[Assignment] Copy out the records below, swapping each "INSCRIPTION" for "RÉSERVATION" and keeping every other part identical.

Entries provided START

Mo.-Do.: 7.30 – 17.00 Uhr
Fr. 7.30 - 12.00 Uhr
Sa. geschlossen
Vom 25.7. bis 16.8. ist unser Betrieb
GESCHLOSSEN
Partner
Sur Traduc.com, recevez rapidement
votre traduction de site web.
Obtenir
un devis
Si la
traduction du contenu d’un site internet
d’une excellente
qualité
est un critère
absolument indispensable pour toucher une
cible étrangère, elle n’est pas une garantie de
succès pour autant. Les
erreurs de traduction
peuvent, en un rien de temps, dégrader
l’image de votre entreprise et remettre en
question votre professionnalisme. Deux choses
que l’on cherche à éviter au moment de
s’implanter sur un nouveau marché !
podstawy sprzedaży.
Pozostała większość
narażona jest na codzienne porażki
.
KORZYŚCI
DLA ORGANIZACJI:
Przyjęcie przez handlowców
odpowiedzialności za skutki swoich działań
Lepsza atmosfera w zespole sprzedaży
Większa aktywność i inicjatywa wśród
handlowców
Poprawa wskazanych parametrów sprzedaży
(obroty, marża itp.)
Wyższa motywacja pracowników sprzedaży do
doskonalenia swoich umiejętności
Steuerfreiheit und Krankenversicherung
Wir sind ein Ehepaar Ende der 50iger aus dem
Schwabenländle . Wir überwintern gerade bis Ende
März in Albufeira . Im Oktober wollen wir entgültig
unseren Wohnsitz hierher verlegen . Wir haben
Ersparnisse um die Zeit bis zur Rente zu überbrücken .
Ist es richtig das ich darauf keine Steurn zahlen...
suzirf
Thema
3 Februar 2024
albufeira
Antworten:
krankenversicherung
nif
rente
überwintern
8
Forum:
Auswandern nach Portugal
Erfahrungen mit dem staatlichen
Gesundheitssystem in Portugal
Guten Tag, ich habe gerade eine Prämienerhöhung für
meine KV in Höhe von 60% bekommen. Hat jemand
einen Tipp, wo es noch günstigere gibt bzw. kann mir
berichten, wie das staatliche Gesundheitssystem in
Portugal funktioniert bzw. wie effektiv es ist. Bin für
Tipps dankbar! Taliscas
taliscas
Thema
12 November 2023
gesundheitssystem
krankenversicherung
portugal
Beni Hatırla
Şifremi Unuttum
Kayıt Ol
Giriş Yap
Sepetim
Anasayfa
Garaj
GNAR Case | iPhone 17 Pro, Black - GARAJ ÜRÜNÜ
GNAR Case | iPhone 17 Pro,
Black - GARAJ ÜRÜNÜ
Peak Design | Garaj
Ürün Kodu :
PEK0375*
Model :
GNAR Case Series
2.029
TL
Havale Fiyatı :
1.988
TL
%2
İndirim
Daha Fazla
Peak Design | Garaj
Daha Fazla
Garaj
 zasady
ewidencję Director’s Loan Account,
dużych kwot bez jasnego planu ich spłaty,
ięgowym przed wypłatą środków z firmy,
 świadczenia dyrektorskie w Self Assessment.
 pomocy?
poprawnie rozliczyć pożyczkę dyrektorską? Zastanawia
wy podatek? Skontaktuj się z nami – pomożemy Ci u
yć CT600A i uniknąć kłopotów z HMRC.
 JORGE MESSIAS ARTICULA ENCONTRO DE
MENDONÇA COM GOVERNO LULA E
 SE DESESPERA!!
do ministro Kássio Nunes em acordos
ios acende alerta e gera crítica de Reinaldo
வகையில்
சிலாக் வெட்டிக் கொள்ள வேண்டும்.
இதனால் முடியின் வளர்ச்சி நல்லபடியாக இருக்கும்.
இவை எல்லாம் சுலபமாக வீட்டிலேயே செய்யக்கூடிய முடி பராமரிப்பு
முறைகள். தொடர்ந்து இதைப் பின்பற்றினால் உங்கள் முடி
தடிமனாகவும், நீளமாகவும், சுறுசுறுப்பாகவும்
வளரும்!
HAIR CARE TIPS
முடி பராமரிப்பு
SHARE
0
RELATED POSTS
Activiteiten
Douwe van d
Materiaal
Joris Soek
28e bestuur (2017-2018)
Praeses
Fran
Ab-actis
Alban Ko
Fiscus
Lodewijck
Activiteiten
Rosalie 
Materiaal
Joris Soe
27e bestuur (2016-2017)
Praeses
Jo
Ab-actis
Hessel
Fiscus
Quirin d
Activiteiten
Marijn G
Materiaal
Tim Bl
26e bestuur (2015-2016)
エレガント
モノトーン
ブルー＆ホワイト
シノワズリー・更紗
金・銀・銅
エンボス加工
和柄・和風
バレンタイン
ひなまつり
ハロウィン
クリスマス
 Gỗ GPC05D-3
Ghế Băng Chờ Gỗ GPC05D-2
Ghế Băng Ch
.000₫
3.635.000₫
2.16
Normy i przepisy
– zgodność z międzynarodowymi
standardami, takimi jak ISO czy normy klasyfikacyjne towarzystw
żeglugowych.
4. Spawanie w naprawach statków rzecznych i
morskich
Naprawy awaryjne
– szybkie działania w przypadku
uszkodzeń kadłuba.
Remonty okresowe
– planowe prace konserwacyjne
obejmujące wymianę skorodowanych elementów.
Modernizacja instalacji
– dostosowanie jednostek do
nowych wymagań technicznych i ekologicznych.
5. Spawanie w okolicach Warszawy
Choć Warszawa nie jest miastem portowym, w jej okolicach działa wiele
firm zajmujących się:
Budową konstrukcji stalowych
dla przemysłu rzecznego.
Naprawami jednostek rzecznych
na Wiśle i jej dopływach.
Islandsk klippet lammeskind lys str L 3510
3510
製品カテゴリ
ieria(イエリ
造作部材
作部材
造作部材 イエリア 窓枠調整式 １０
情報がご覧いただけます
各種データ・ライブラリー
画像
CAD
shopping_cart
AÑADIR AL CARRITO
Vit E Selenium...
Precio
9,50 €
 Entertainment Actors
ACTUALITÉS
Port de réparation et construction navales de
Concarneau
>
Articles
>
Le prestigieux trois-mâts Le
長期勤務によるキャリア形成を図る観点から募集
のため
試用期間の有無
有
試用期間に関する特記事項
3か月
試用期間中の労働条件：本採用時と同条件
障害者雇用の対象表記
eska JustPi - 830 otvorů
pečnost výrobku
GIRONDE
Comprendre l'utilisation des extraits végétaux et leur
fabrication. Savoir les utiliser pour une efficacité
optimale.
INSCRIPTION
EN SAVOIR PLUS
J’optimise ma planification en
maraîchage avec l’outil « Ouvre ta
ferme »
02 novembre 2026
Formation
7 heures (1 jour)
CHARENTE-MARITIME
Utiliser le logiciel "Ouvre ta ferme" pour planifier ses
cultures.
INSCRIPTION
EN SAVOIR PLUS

Entries provided END

[Task solution]
Mo.-Do.: 7.30 – 17.00 Uhr
Fr. 7.30 - 12.00 Uhr
Sa. geschlossen
Vom 25.7. bis 16.8. ist unser Betrieb
GESCHLOSSEN
Partner
Sur Traduc.com, recevez rapidement
votre traduction de site web.
Obtenir
un devis
Si la
traduction du contenu d’un site internet
d’une excellente
qualité
est un critère
absolument indispensable pour toucher une
cible étrangère, elle n’est pas une garantie de
succès pour autant. Les
erreurs de traduction
peuvent, en un rien de temps, dégrader
l’image de votre entreprise et remettre en
question votre professionnalisme. Deux choses
que l’on cherche à éviter au moment de
s’implanter sur un nouveau marché !
podstawy sprzedaży.
Pozostała większość
narażona jest na codzienne porażki
.
KORZYŚCI
DLA ORGANIZACJI:
Przyjęcie przez handlowców
odpowiedzialności za skutki swoich działań
Lepsza atmosfera w zespole sprzedaży
Większa aktywność i inicjatywa wśród
handlowców
Poprawa wskazanych parametrów sprzedaży
(obroty, marża itp.)
Wyższa motywacja pracowników sprzedaży do
doskonalenia swoich umiejętności
Steuerfreiheit und Krankenversicherung
Wir sind ein Ehepaar Ende der 50iger aus dem
Schwabenländle . Wir überwintern gerade bis Ende
März in Albufeira . Im Oktober wollen wir entgültig
unseren Wohnsitz hierher verlegen . Wir haben
Ersparnisse um die Zeit bis zur Rente zu überbrücken .
Ist es richtig das ich darauf keine Steurn zahlen...
suzirf
Thema
3 Februar 2024
albufeira
Antworten:
krankenversicherung
nif
rente
überwintern
8
Forum:
Auswandern nach Portugal
Erfahrungen mit dem staatlichen
Gesundheitssystem in Portugal
Guten Tag, ich habe gerade eine Prämienerhöhung für
meine KV in Höhe von 60% bekommen. Hat jemand
einen Tipp, wo es noch günstigere gibt bzw. kann mir
berichten, wie das staatliche Gesundheitssystem in
Portugal funktioniert bzw. wie effektiv es ist. Bin für
Tipps dankbar! Taliscas
taliscas
Thema
12 November 2023
gesundheitssystem
krankenversicherung
portugal
Beni Hatırla
Şifremi Unuttum
Kayıt Ol
Giriş Yap
Sepetim
Anasayfa
Garaj
GNAR Case | iPhone 17 Pro, Black - GARAJ ÜRÜNÜ
GNAR Case | iPhone 17 Pro,
Black - GARAJ ÜRÜNÜ
Peak Design | Garaj
Ürün Kodu :
PEK0375*
Model :
GNAR Case Series
2.029
TL
Havale Fiyatı :
1.988
TL
%2
İndirim
Daha Fazla
Peak Design | Garaj
Daha Fazla
Garaj
 zasady
ewidencję Director’s Loan Account,
dużych kwot bez jasnego planu ich spłaty,
ięgowym przed wypłatą środków z firmy,
 świadczenia dyrektorskie w Self Assessment.
 pomocy?
poprawnie rozliczyć pożyczkę dyrektorską? Zastanawia
wy podatek? Skontaktuj się z nami – pomożemy Ci u
yć CT600A i uniknąć kłopotów z HMRC.
 JORGE MESSIAS ARTICULA ENCONTRO DE
MENDONÇA COM GOVERNO LULA E
 SE DESESPERA!!
do ministro Kássio Nunes em acordos
ios acende alerta e gera crítica de Reinaldo
வகையில்
சிலாக் வெட்டிக் கொள்ள வேண்டும்.
இதனால் முடியின் வளர்ச்சி நல்லபடியாக இருக்கும்.
இவை எல்லாம் சுலபமாக வீட்டிலேயே செய்யக்கூடிய முடி பராமரிப்பு
முறைகள். தொடர்ந்து இதைப் பின்பற்றினால் உங்கள் முடி
தடிமனாகவும், நீளமாகவும், சுறுசுறுப்பாகவும்
வளரும்!
HAIR CARE TIPS
முடி பராமரிப்பு
SHARE
0
RELATED POSTS
Activiteiten
Douwe van d
Materiaal
Joris Soek
28e bestuur (2017-2018)
Praeses
Fran
Ab-actis
Alban Ko
Fiscus
Lodewijck
Activiteiten
Rosalie 
Materiaal
Joris Soe
27e bestuur (2016-2017)
Praeses
Jo
Ab-actis
Hessel
Fiscus
Quirin d
Activiteiten
Marijn G
Materiaal
Tim Bl
26e bestuur (2015-2016)
エレガント
モノトーン
ブルー＆ホワイト
シノワズリー・更紗
金・銀・銅
エンボス加工
和柄・和風
バレンタイン
ひなまつり
ハロウィン
クリスマス
 Gỗ GPC05D-3
Ghế Băng Chờ Gỗ GPC05D-2
Ghế Băng Ch
.000₫
3.635.000₫
2.16
Normy i przepisy
– zgodność z międzynarodowymi
standardami, takimi jak ISO czy normy klasyfikacyjne towarzystw
żeglugowych.
4. Spawanie w naprawach statków rzecznych i
morskich
Naprawy awaryjne
– szybkie działania w przypadku
uszkodzeń kadłuba.
Remonty okresowe
– planowe prace konserwacyjne
obejmujące wymianę skorodowanych elementów.
Modernizacja instalacji
– dostosowanie jednostek do
nowych wymagań technicznych i ekologicznych.
5. Spawanie w okolicach Warszawy
Choć Warszawa nie jest miastem portowym, w jej okolicach działa wiele
firm zajmujących się:
Budową konstrukcji stalowych
dla przemysłu rzecznego.
Naprawami jednostek rzecznych
na Wiśle i jej dopływach.
Islandsk klippet lammeskind lys str L 3510
3510
製品カテゴリ
ieria(イエリ
造作部材
作部材
造作部材 イエリア 窓枠調整式 １０
情報がご覧いただけます
各種データ・ライブラリー
画像
CAD
shopping_cart
AÑADIR AL CARRITO
Vit E Selenium...
Precio
9,50 €
 Entertainment Actors
ACTUALITÉS
Port de réparation et construction navales de
Concarneau
>
Articles
>
Le prestigieux trois-mâts Le
長期勤務によるキャリア形成を図る観点から募集
のため
試用期間の有無
有
試用期間に関する特記事項
3か月
試用期間中の労働条件：本採用時と同条件
障害者雇用の対象表記
eska JustPi - 830 otvorů
pečnost výrobku
GIRONDE
Comprendre l'utilisation des extraits végétaux et leur
fabrication. Savoir les utiliser pour une efficacité
optimale.
RÉSERVATION
EN SAVOIR PLUS
J’optimise ma planification en
maraîchage avec l’outil « Ouvre ta
ferme »
02 novembre 2026
Formation
7 heures (1 jour)
CHARENTE-MARITIME
Utiliser le logiciel "Ouvre ta ferme" pour planifier ses
cultures.
RÉSERVATION
EN SAVOIR PLUS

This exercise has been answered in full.